My First Experience with the French Health Care System
After being sick for a long time, I decided that enough was enough and that I needed to see a doctor. I found a list of English-speaking doctors at the U.S. Embassy website and called the one with the most Anglo-sounding name, figuring that would improve the odds that he would be a native speaker.
(This is not xenophobia, by the way; my French is adequate for the superficial encounters of day-to-day life, but not really good enough for the type of conversation you have with a doctor--description of symptoms, explanation from the doctor of what he or she thinks is going on, instructions about taking medication. Not being sure what type of bread I'm buying or where, exactly, the cut of meat I've just purchased comes from on the cow: not a big deal. Not being sure if I understand how to take prescription medication: possibly a big deal.)
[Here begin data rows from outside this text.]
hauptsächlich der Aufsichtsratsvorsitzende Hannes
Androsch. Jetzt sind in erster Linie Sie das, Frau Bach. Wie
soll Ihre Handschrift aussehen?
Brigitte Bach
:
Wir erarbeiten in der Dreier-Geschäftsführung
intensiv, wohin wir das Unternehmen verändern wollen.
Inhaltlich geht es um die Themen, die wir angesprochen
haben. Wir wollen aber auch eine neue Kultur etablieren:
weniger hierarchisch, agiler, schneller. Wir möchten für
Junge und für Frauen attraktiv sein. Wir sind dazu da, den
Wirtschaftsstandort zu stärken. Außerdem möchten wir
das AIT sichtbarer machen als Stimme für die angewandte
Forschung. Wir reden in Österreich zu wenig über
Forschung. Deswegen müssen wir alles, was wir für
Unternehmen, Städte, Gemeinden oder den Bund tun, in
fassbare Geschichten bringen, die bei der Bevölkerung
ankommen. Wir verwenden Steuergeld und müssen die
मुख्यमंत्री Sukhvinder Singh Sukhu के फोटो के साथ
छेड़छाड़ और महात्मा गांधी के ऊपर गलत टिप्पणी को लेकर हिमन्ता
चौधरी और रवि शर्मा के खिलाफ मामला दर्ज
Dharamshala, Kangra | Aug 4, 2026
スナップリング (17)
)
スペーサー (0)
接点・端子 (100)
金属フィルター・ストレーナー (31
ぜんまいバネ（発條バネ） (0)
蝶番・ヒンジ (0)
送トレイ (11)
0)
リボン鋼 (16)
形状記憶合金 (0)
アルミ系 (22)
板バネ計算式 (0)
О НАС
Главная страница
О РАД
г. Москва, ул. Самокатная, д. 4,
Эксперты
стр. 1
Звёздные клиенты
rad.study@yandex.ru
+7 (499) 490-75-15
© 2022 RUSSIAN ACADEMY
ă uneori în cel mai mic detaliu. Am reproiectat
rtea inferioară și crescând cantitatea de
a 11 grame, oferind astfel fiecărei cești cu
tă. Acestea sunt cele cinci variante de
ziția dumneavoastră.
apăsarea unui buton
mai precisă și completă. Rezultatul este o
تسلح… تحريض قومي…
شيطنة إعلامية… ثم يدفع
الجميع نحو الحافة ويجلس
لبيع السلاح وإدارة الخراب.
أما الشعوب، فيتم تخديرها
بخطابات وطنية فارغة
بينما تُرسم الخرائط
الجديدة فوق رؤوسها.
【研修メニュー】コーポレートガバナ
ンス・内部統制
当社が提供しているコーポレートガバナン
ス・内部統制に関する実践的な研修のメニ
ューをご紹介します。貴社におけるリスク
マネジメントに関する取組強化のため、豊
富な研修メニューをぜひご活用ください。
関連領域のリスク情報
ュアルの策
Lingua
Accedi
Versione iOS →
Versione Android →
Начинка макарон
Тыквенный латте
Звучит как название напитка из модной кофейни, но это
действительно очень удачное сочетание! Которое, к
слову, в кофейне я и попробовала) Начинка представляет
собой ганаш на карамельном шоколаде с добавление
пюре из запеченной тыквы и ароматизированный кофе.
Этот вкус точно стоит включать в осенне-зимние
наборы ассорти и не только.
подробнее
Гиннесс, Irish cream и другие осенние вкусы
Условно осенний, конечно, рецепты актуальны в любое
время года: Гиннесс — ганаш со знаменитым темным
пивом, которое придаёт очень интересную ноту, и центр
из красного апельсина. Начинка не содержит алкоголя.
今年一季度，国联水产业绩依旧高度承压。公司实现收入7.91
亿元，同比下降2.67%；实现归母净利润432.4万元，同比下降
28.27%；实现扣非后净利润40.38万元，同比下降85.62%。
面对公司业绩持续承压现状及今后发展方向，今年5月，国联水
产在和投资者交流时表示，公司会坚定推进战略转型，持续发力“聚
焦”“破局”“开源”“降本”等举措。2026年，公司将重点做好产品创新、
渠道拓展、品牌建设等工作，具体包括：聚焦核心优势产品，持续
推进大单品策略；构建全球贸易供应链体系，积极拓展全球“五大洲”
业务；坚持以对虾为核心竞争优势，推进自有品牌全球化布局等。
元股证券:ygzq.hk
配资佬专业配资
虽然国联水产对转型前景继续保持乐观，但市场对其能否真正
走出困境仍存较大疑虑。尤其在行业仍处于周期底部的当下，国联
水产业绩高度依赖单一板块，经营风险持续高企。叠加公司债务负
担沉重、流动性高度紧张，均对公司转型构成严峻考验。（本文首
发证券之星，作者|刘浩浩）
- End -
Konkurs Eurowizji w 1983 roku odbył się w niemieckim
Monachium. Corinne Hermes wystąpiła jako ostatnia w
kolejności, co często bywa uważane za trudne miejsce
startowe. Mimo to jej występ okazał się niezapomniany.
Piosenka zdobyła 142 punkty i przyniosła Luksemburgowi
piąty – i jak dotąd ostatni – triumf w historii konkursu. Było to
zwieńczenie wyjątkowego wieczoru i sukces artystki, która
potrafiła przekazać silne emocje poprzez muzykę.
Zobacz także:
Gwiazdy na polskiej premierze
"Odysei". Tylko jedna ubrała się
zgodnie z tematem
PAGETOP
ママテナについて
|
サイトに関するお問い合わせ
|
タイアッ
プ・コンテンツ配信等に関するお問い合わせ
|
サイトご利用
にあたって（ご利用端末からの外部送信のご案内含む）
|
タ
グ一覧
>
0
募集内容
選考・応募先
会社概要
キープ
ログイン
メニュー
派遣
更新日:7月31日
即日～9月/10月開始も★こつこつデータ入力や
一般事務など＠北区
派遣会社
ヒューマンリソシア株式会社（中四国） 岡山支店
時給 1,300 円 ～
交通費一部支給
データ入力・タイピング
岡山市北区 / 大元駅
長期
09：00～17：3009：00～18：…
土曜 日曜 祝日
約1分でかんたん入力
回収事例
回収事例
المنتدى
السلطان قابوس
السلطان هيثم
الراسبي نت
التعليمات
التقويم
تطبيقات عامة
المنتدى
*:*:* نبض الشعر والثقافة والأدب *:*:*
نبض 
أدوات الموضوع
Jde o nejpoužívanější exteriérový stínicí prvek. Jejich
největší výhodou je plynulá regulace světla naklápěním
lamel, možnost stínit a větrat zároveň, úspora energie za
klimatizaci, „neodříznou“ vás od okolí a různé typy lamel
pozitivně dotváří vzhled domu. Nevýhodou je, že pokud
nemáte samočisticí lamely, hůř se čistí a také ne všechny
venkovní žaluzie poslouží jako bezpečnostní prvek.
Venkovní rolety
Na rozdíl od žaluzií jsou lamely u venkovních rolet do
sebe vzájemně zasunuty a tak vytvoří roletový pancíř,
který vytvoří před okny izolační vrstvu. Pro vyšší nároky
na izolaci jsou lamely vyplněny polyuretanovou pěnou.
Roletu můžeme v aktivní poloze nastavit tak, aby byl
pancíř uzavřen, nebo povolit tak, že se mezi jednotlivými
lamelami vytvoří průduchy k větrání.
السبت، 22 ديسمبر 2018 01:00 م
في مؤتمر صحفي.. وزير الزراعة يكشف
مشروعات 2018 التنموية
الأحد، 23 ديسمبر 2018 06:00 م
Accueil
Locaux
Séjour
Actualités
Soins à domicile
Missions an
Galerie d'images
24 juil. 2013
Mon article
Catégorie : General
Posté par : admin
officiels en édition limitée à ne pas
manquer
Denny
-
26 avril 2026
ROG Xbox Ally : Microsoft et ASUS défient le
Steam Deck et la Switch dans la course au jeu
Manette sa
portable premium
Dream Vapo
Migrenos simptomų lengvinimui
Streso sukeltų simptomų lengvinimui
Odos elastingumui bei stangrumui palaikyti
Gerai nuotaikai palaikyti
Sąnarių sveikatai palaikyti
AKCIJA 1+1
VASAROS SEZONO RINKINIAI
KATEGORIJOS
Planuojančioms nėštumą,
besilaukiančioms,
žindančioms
Well, this was by far the most positive experience I have ever had with a doctor. I called this morning, spoke to the doctor himself--he turned out to be British--and made an appointment for the afternoon. By contrast, when I had pneumonia last fall at home, I had to beg to get an appointment that same week, and only got one because I stumbled upon a facet of the system (admittedly a university health service, but still) that they do not advertise: nurses on call to offer advice when you haven't been able to get an appointment but need help. (The necessity for this is a serious problem, but being able to talk to someone competent is awesome no matter if the reason she exists at all is because the system is incompetent. Being able to talk to a nurse meant being able to talk to someone actually trained to know that what I was describing was serious.)
Anyway, to get back to today's experience in Paris: The doctor's office didn't look like an office as much as an apartment, which I had expected from reading I'd done. I had thought it would seem uncomfortable or strange, but in fact, it is so much nicer than the sterile environment of American doctors' offices. I'm already uncomfortable, possibly even in pain, and I don't need it amplified by sitting in a cold room surrounded by metal and plastic. Instead, I sat on a normal chair in a room with a beautiful wood-beam ceiling, wood floors, and art on the walls (and, yes, in one corner, the typical exam table and cabinets with doctor's-office supplies).
And, the best part: I spent a total of 55 euros for the appointment and for the medicine he prescribed (antibiotics and pain killers), which I was able to pick up three minutes after walking out the door at the pharmacy down the street--no waiting for it to be called in, no waiting for it to be filled. Not to mention that 80% of the cost will be reimbursed by the French government. (This step is, unfortunately, where I think French bureaucracy will step in and take the bloom off the rose . . . but I don't mind it so much when we're talking about 44 euros instead of double that.)
If going to the doctor was always like this, I might not have waited two weeks before going to see one!